◆ Problem ◆
Search the data for the string "acknowledgments", and report each line where it is found.
Record extracts: Begin
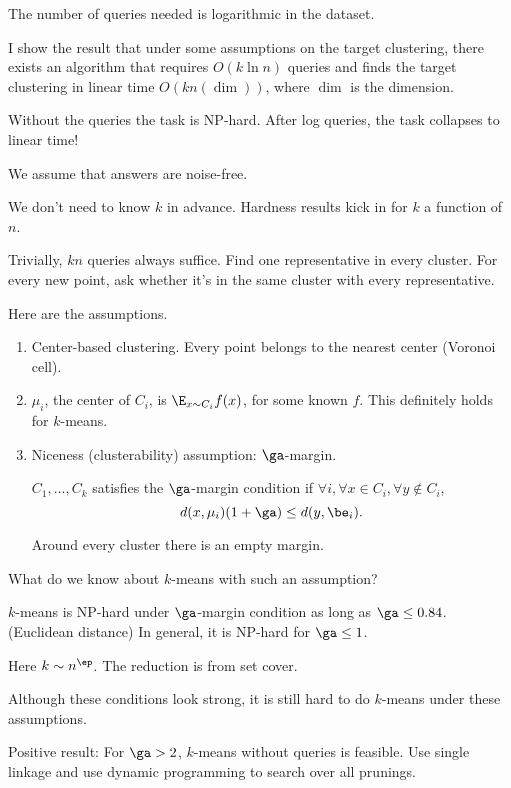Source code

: The number of queries needed is logarithmic in the dataset.

I show the result that under some assumptions on the target clustering, there exists an algorithm that requires $O(k\ln n)$ queries and finds the target clustering in linear time $O(kn(\dim))$, where $\dim$ is the dimension.

Without the queries the task is NP-hard. After log queries, the task collapses to linear time!

We assume that answers are noise-free.

We don't need to know $k$ in advance.
Hardness results kick in for $k$ a function of $n$.

Trivially, $kn$ queries always suffice. Find one representative in every cluster. For every new point, ask whether it's in the same cluster with every representative.

Here are the assumptions.
\begin{enumerate}
\item
Center-based clustering. Every point belongs to the nearest center (Voronoi cell).
\item
$\mu_i$, the center of $C_i$, is $\E_{x\sim C_i} f(x)$, for some known $f$. This definitely holds for $k$-means.
\item
Niceness (clusterability) assumption: $\ga$-margin.

\begin{df}
$C_1,\ldots, C_k$ satisfies the $\ga$-margin condition if 
$\forall i, \forall x\in C_i, \forall y\nin C_i$, 
$$
d(x,\mu_i)(1+\ga) \le d(y,\be_i).
$$
\end{df}
Around every cluster there is an empty margin.
\end{enumerate}
What do we know about $k$-means with such an assumption? 

\begin{thm}
$k$-means is NP-hard under $\ga$-margin condition as long as $\ga \le 0.84$. (Euclidean distance)
In general, it is NP-hard for $\ga \le 1$. 
\end{thm}
Here $k\sim n^\ep$. The reduction is from set cover.  %

Although these conditions look strong, it is still hard to do $k$-means under these assumptions.

Positive result: For $\ga>2$, $k$-means without queries is feasible. Use single linkage and use dynamic programming to search over all prunings. %

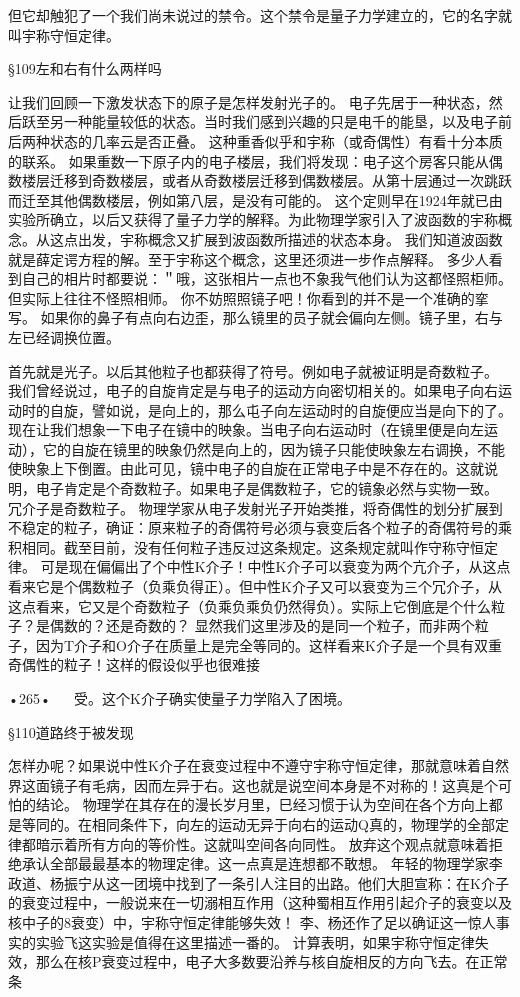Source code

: 但它却触犯了一个我们尚未说过的禁令。这个禁令是量子力学建立的，它的名字就叫宇称守恒定律。

§109左和右有什么两样吗

让我们回顾一下激发状态下的原子是怎样发射光子的。
电子先居于一种状态，然后跃至另一种能量较低的状态。当时我们感到兴趣的只是电千的能垦，以及电子前后两种状态的几率云是否正叠。
这种重香似乎和宇称（或奇偶性）有看十分本质的联系。
如果重数一下原子内的电子楼层，我们将发现：电子这个房客只能从偶数楼层迁移到奇数楼层，或者从奇数楼层迁移到偶数楼层。从第十层通过一次跳跃而迁至其他偶数楼层，例如第八层，是没有可能的。
这个定则早在1924年就已由实验所确立，以后又获得了量子力学的解释。为此物理学家引入了波函数的宇称概念。从这点出发，宇称概念又扩展到波函数所描述的状态本身。
我们知道波函数就是薛定谔方程的解。至于宇称这个概念，这里还须进一步作点解释。
多少人看到自己的相片时都要说：＂哦，这张相片一点也不象我气他们认为这都怪照柜师。但实际上往往不怪照相师。
你不妨照照镜子吧！你看到的并不是一个准确的挛写。
如果你的鼻子有点向右边歪，那么镜里的员子就会偏向左侧。镜子里，右与左已经调换位置。
 
首先就是光子。以后其他粒子也都获得了符号。例如电子就被证明是奇数粒子。
我们曾经说过，电子的自旋肯定是与电子的运动方向密切相关的。如果电子向右运动时的自旋，譬如说，是向上的，那么屯子向左运动时的自旋便应当是向下的了。现在让我们想象一下电子在镜中的映象。当电子向右运动时（在镜里便是向左运动），它的自旋在镜里的映象仍然是向上的，因为镜子只能使映象左右调换，不能使映象上下倒置。由此可见，镜中电子的自旋在正常电子中是不存在的。这就说明，电子肯定是个奇数粒子。如果电子是偶数粒子，它的镜象必然与实物一致。
冗介子是奇数粒子。
物理学家从电子发射光子开始类推，将奇偶性的划分扩展到不稳定的粒子，确证：原来粒子的奇偶符号必须与衰变后各个粒子的奇偶符号的乘积相同。截至目前，没有任何粒子违反过这条规定。这条规定就叫作守称守恒定律。
可是现在偏偏出了个中性K介子！中性K介子可以衰变为两个亢介子，从这点看来它是个偶数粒子（负乘负得正）。但中性K介子又可以衰变为三个冗介子，从这点看来，它又是个奇数粒子（负乘负乘负仍然得负）。实际上它倒底是个什么粒子？是偶数的？还是奇数的？
显然我们这里涉及的是同一个粒子，而非两个粒子，因为T介子和O介子在质量上是完全等同的。这样看来K介子是一个具有双重奇偶性的粒子！这样的假设似乎也很难接

•265•
  
受。这个K介子确实使量子力学陷入了困境。

§110道路终于被发现

怎样办呢？如果说中性K介子在衰变过程中不遵守宇称守恒定律，那就意味着自然界这面镜子有毛病，因而左异于右。这也就是说空间本身是不对称的！这真是个可怕的结论。
物理学在其存在的漫长岁月里，巳经习惯于认为空间在各个方向上都是等同的。在相同条件下，向左的运动无异于向右的运动Q真的，物理学的全部定律都暗示着所有方向的等价性。这就叫空间各向同性。
放弃这个观点就意味着拒绝承认全部最最基本的物理定律。这一点真是连想都不敢想。
年轻的物理学家李政道、杨振宁从这一团境中找到了一条引人注目的出路。他们大胆宣称：在K介子的衰变过程中，一般说来在一切溺相互作用（这种蜀相互作用引起介子的衰变以及核中子的8衰变）中，宇称守恒定律能够失效！
李、杨还作了足以确证这一惊人事实的实验飞这实验是值得在这里描述一番的。
计算表明，如果宇称守恒定律失效，那么在核P衰变过程中，电子大多数要沿养与核自旋相反的方向飞去。在正常条

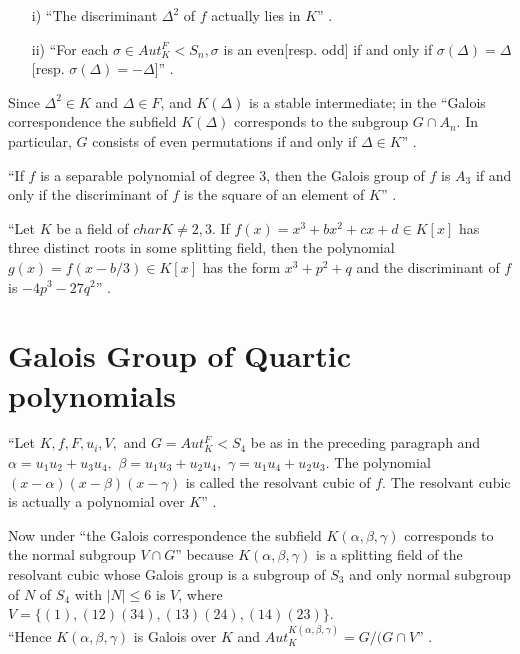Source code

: \begin{theorem}
\begin{enumerate}
\item[i)] ``The discriminant \({\Delta}^2\) of \(f\) actually lies in \(K\)'' \cite{hunger}.
  \item[ii)] ``For each \(\sigma \in Aut_K^F < S_n, \sigma\) is an even[resp. odd] if and only if \(\sigma(\Delta) = \Delta\)[resp. \(\sigma(\Delta) = - \Delta\)]'' \cite{hunger}.
  \end{enumerate}
\end{theorem}
Since \({\Delta}^2 \in K\) and \(\Delta \in F\), and \(K(\Delta)\) is a stable intermediate; in the ``Galois correspondence the subfield \(K(\Delta)\) corresponds to the subgroup \(G \cap A_n\). In particular, \(G\) consists of even permutations if and only if \(\Delta \in K\)'' \cite{hunger}.

\begin{corollary}
  ``If \(f\) is a separable polynomial of degree \(3\), then the Galois group of \(f\) is \(A_3\) if and only if the discriminant of \(f\) is the square of an element of \(K\)'' \cite{hunger}.
\end{corollary}

\begin{theorem}
  ``Let \(K\) be a field of \(char K \neq 2,3 \). If \(f(x)=x^3+bx^2+cx+d \in K[x]\) has three distinct roots in some splitting field, then the polynomial \(g(x)=f(x-b/3) \in K[x]\) has the form \(x^3+p^2+q\) and the discriminant of \(f\) is \(-4p^3-27q^2\)'' \cite{hunger}.
\end{theorem}

\section{Galois Group of Quartic polynomials}
\begin{definition}
``Let \(K, f, F, u_i, V,\) and \(G=Aut_K^F<S_4\) be as in the preceding paragraph and \(\alpha=u_1u_2+u_3u_4,\) \(\beta=u_1u_3+u_2u_4,\) \(\gamma=u_1u_4+u_2u_3\).
The polynomial \( (x- \alpha)(x- \beta)(x- \gamma) \) is called the resolvant cubic of \(f\). The resolvant cubic is actually a polynomial over \(K\)'' \cite{hunger}.\\
\end{definition}
Now under ``the Galois correspondence the subfield \(K(\alpha, \beta, \gamma)\) corresponds to the normal subgroup \(V \cap G\)'' \cite{hunger} because \(K(\alpha,\beta,\gamma)\) is a splitting field of the resolvant cubic
whose Galois group is a subgroup of \(S_3\) and only normal subgroup of \(N\) of \(S_4\) with \(|N| \leq 6\) is \(V\), where \(V=\{(1),(12)(34),(13)(24),(14)(23)\}\).\\
``Hence \(K(\alpha, \beta, \gamma)\) is Galois over \(K\) and \(Aut_K^{K(\alpha, \beta, \gamma)} = G/(G \cap V\)'' \cite{hunger}.

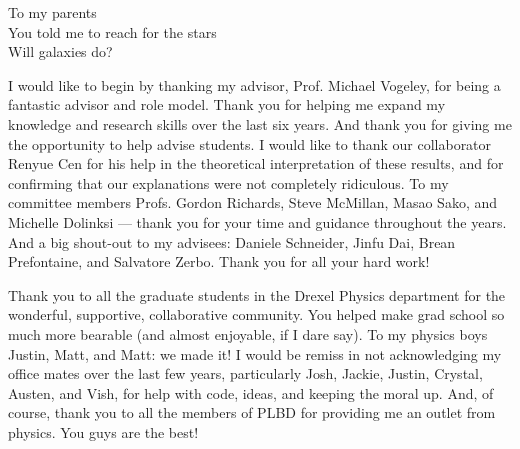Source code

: \begin{preamble}

\iffinal{}{\newpage}


\begin{DUTdedications}
\begin{center}
To my parents\\
You told me to reach for the stars\\
Will galaxies do?
\end{center}
\end{DUTdedications}

\iffinal{}{\newpage}


\begin{acknowledgments}

I would like to begin by thanking my advisor, Prof. Michael Vogeley, for being a 
fantastic advisor and role model.  Thank you for helping me expand my knowledge 
and research skills over the last six years.  And thank you for giving me the 
opportunity to help advise students.  I would like to thank our collaborator 
Renyue Cen for his help in the theoretical interpretation of these results, and 
for confirming that our explanations were not completely ridiculous.  To my 
committee members Profs. Gordon Richards, Steve McMillan, Masao Sako, and 
Michelle Dolinksi --- thank you for your time and guidance throughout the years.  
And a big shout-out to my advisees: Daniele Schneider, Jinfu Dai, Brean 
Prefontaine, and Salvatore Zerbo.  Thank you for all your hard work!

Thank you to all the graduate students in the Drexel Physics department for the 
wonderful, supportive, collaborative community.  You helped make grad school so 
much more bearable (and almost enjoyable, if I dare say).  To my physics boys 
Justin, Matt, and Matt: we made it!  I would be remiss in not acknowledging my 
office mates over the last few years, particularly Josh, Jackie, Justin, 
Crystal, Austen, and Vish, for help with code, ideas, and keeping the moral up.  
And, of course, thank you to all the members of PLBD for providing me an outlet 
from physics.  You guys are the best!


\end{acknowledgments}
\end{preamble}
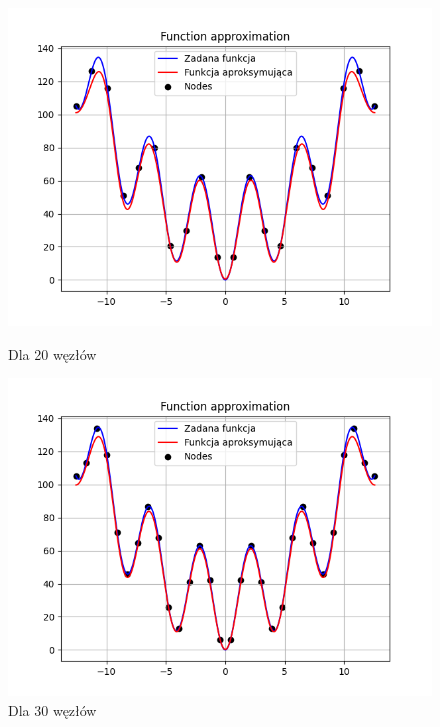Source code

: \documentclass{article}
\begin{document}
\begin{figure}[H]
  \begin{minipage}[b]{0.49\textwidth}
    \begin{minipage}[b]{\textwidth}
      \includegraphics[width=\textwidth]{img39.png}
      \caption{Dla 20 węzłów}
    \end{minipage}
    \vspace*{\fill}
    \begin{minipage}[b]{\textwidth}
      \includegraphics[width=\textwidth]{img40.png}
      \caption{Dla 30 węzłów}
    \end{minipage}
  \end{minipage}
  \hfill
  \begin{minipage}[b]{0.49\textwidth}

\end{minipage}
\end{figure}
\end{document}
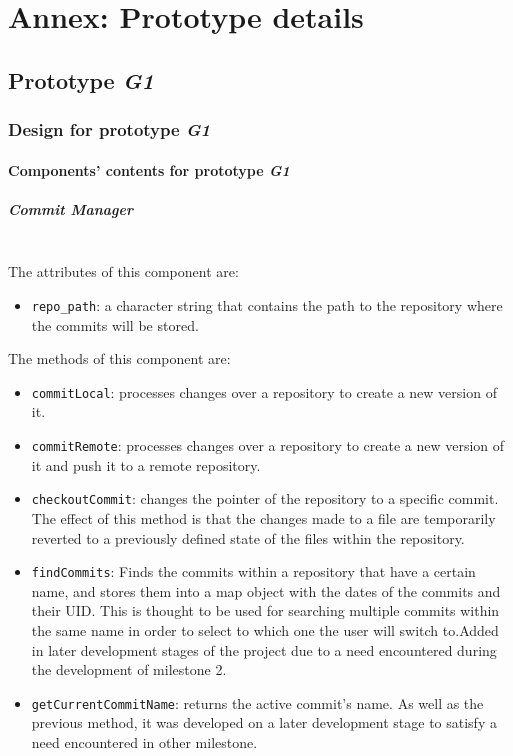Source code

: \chapter{Annex: Prototype details}
\label{cap:Protodet}

\section {Prototype \emph{G1}}

\subsection{Design for prototype \emph{G1}}

\subsubsection{Components' contents for prototype \emph{G1}}
\paragraph{Commit Manager}\mbox{}\\

The attributes of this component are:

\begin{itemize}
    \item \texttt{repo\_path}: a character string that contains the path to the repository where the commits will be stored.
\end{itemize}

The methods of this component are:

\begin{itemize}
    \item \texttt{commitLocal}: processes changes over a repository to create a new version of it.
    \item \texttt{commitRemote}: processes changes over a repository to create a new version of it and push it to a remote repository.
    \item \texttt{checkoutCommit}: changes the pointer of the repository to a specific commit. The effect of this method is that the changes made to a file are temporarily 
    reverted to a previously defined state of the files within the repository. 
    \item \texttt{findCommits}: Finds the commits within a repository that have a certain name, and stores them into a map object with the dates of the commits and their UID.
    This is thought to be used for searching multiple commits within the same name in order to select to which one the user will switch to.Added in later development stages of the project due to a need encountered during the development of milestone 2.
    \item \texttt{getCurrentCommitName}: returns the active commit's name. As well as the previous method, it was developed on a later development stage to satisfy a need encountered in other milestone.
\end{itemize}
Record extracts: End
◆ Task result ◆
\begin{acknowledgments}
\end{acknowledgments}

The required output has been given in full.